Батюшка освободился через четверть часа. Он заметно устал. Несмотря на прохладу, царившую в церкви, на лбу его выступила испарина. Глаза при этом казались ещё выразительнее.
– Итак? Что вас привело ко мне? – отец Сергий сел рядом. В опустевшем храме его голос звучал гулко, отражаясь эхом от стен.
– А вы, Сергей Алексеевич, не догадываетесь?
Такое обращение, по-видимому, нисколько не удивляло батюшку. За десять лет советской власти священники успели привыкнуть к именованию их по-мирскому.
– Ваша жена ведь жива? – без тени сомнений уточнил отец Сергий.
– Пока да…
– В таком случае, догадываться я не могу. Я ведь не цыганка.
– Моя жена вам разве не рассказала обо мне?
– На исповеди обычно говорят о себе.
– Так что же она сказала?
– Это тайна исповеди.
– Ах да… – Замётов наморщил лоб. – Но можете ли вы сказать мне одно только: она говорила что-либо обо мне? Только «да» или «нет»?
– Ваша жена ничего не говорила о вас. Она говорила только о своих согрешениях.
– Не может быть… – озадаченно произнёс Александр Порфирьевич.
– Вы только за этим пришли?
– Н-нет…
Замётов поднял глаза на священника. Молодой ещё… Не монах, конечно, но и от мира в нём малость лишь. И перед ним-то срамоту свою разоблачать? Разве ж поймёт такой? Он и знать, поди, не знает, что такое страсти человеческие… И даже жаль его как будто. На его чистую душу грязь свою переливать, смущая её. К чёрту, что ли, послать?
Или же?.. Или же наоборот выплеснуть всё? Как-то тогда этот святоша поглядит да разговаривать станет? Пожалеет, небось, что позволил порог храма переступить? Так рассказать же! Пусть содрогнётся! От этой мысли сердце наполнило злорадство: пусть, пусть возмутится духом! Так оно и надо! Не привыкать Замётову к презрению – он ему посмеётся только!
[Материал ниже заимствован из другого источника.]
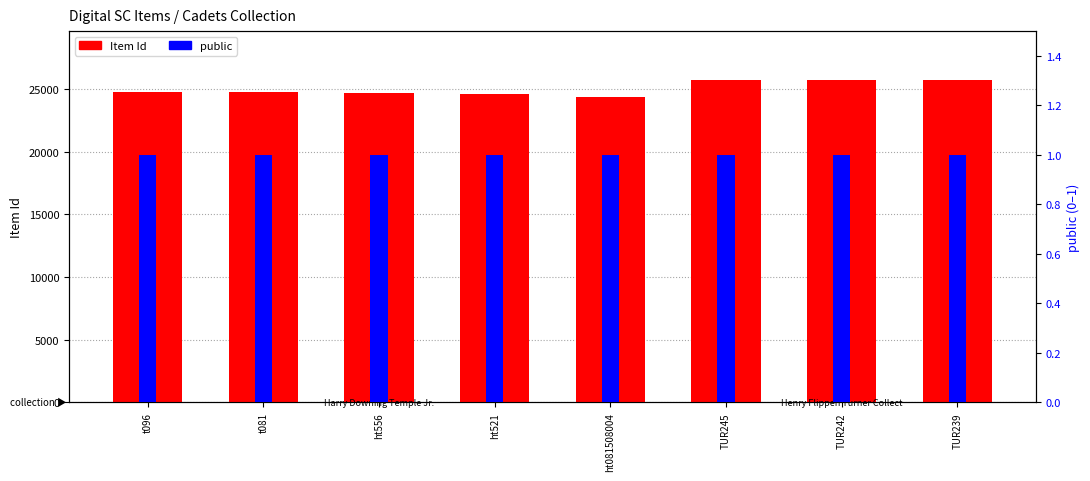

List the series in order of their overall mean, highest first.

Item Id, public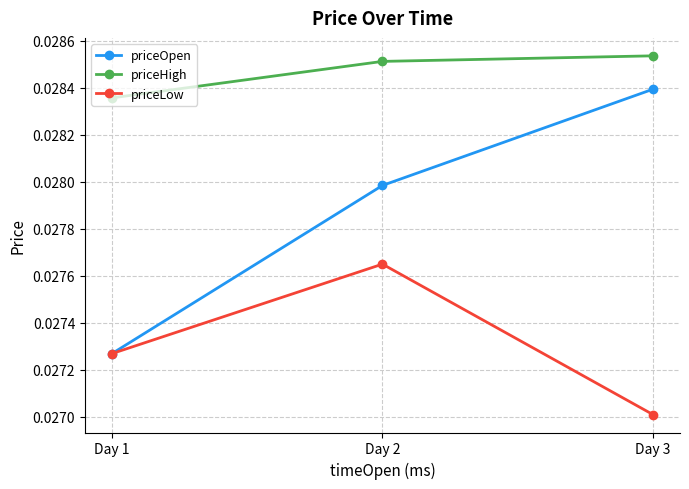

At which category is the sum across all series the highest?

Day 2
– Стало быть, жена вам ничего не рассказала… Ну, так я расскажу! А вы послушайте, Сергей Алексеевич, если терпения вам достанет!
И Александр Порфирьевич стал рассказывать отцу Сергию всю свою жизнь. О детстве упомянул он кратко, остановившись лишь на изблевании причастия, но последующее живописал, не опуская ни единой подробности, не стараясь подбирать приличных выражений. Своё главное преступление Замётов описал в красках, до того детально вспомнил, точно пережил вновь ту ночь. Рассказывая о содеянном насилии, он неотрывно смотрел на отца Сергия, ожидая, что тот, наконец, прервёт его и изгонит прочь. Но батюшка молчал. Только живое страдание наполняло его глаза, всё лицо.
По ходу повествования Александр Порфирьевич чувствовал, как изначальная злоба оставила его, уступив место одной только боли и, наконец, раскаянию. Это было вызвано ещё и тем, как спокойно и смиренно слушал его молодой священник.
Кончив рассказ, Замётов ощутил полное изнеможение сил. Всё ещё подозрительно относясь к «служителю культа», он спросил с деланной едкостью:
– Что скажите, отче? Вот, каков человек перед вами сидит! Насильник и развратник! Лютый зверь и изверг! А вы ещё чем помочь спрашивали! Что ж вы молчите теперь? Брезгуете и слова такому негодяю сказать?